Ryan looked at her skeptically. “Mom,” he said in a voice that shook. “I’ve never said this before, but I have to say it: I don’t believe you.”
“What don’t you believe?”
“I don’t believe you just took it on faith that the rape never happened. Dad was convicted. You don’t just take a convicted man’s word for it that the crime never happened.”
“You do if that man is your husband, the father of your children.”
“No.” He started to pace, trying to contain his anger. “You saw the letter, didn’t you?”
“I never saw anything, Ryan.”
“That’s why you believed Dad. You saw the letter from Debby Parkens.”
“I told you, no.”
“You’re the reason he got the letter, aren’t you?”
“What?”
“Dad told you it never happened, and you didn’t believe him.

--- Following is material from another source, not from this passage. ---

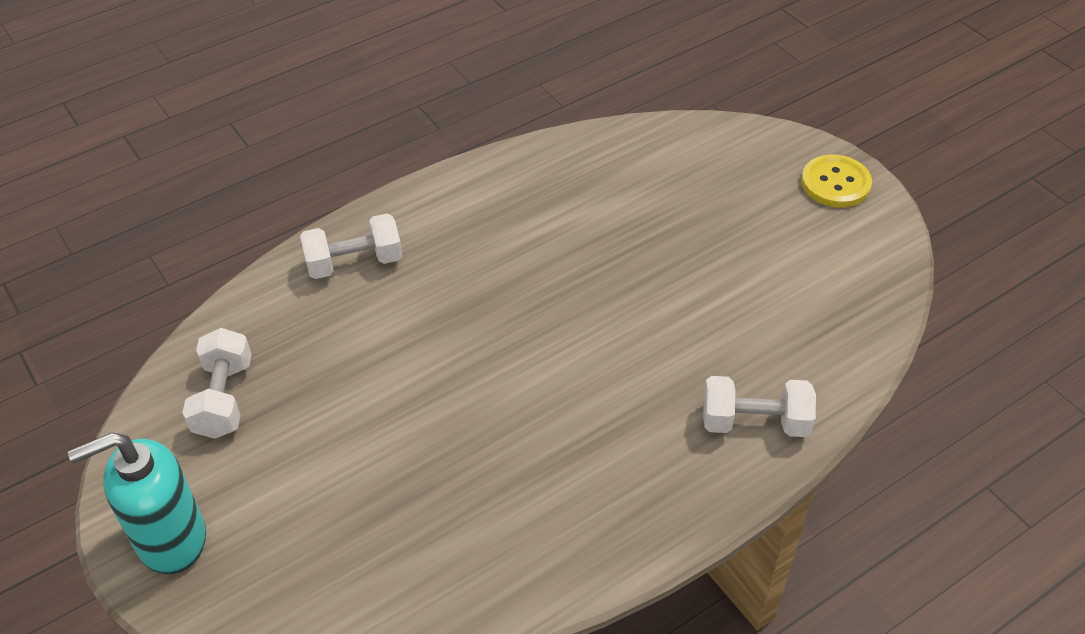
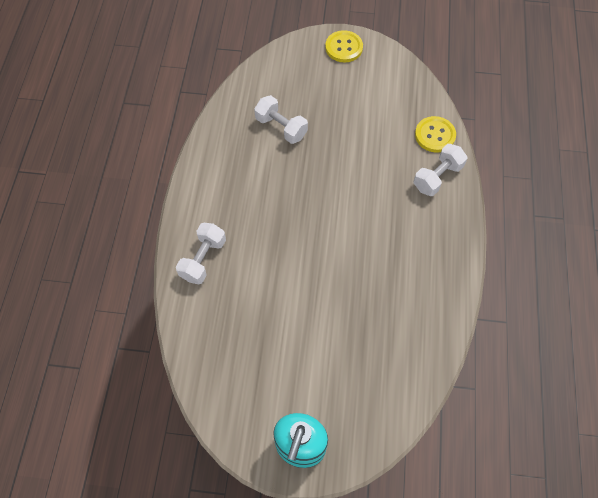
camera: 50 degrees left, 15 degrees up
white dumbbell [182,328,252,439] -> white dumbbell moved to [254,95,308,144]
none -> yellow button [415,116,456,152]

So he had to go out and get the letter from Marilyn Gaslow’s best friend saying she made it all up.”
“I never saw the letter.”
“But you knew about it.”
She paused. “Your father told me he had proof it never happened. He said he was going to use it to get even with the bastard who had framed him. I never saw the proof he had. Just, all of a sudden, money started pouring in. Millions of dollars. That was enough for me to believe him.”
“Why didn’t you just look at the letter?”

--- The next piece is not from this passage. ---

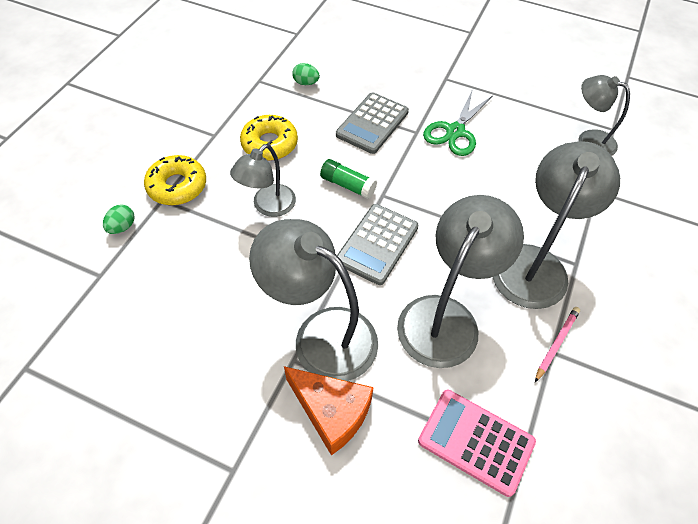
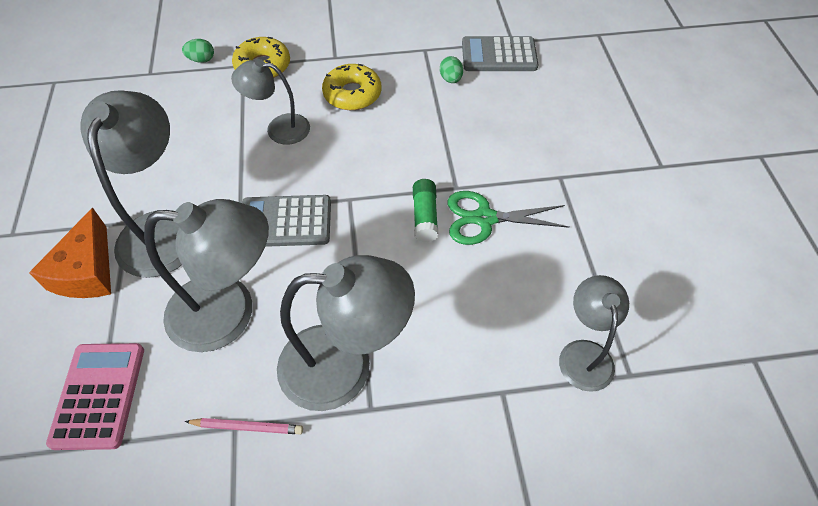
camera: 60 degrees right, 0 degrees up
green glue stick [320,159,377,199] -> green glue stick moved to [413,179,439,242]
grey calculator [336,92,409,154] -> grey calculator moved to [462,36,538,71]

“Because I believed him without seeing it.”
“You refused to look at it, didn’t you. You felt guilty for not believing him.”
“Ryan, you’re getting this all backwards.”
“I don’t think so.”
“Ryan, did it ever occur to you that I didn’t want to see the proof because I believed him just fine without it? That maybe my greatest fear was that seeing the so-called proof would just raise more questions in my mind?”
Ryan searched her eyes. Her agony seemed genuine. He wanted to console her, but he was suddenly thinking back to a pointed question Norm had raised: If his father was innocent, wouldn’t he have told Ryan? The answer might have been right before him all along, deep in his mother’s eyes. Maybe Dad couldn’t face the pain of yet another loved one who said “I believe you” but in the heart harbored doubts.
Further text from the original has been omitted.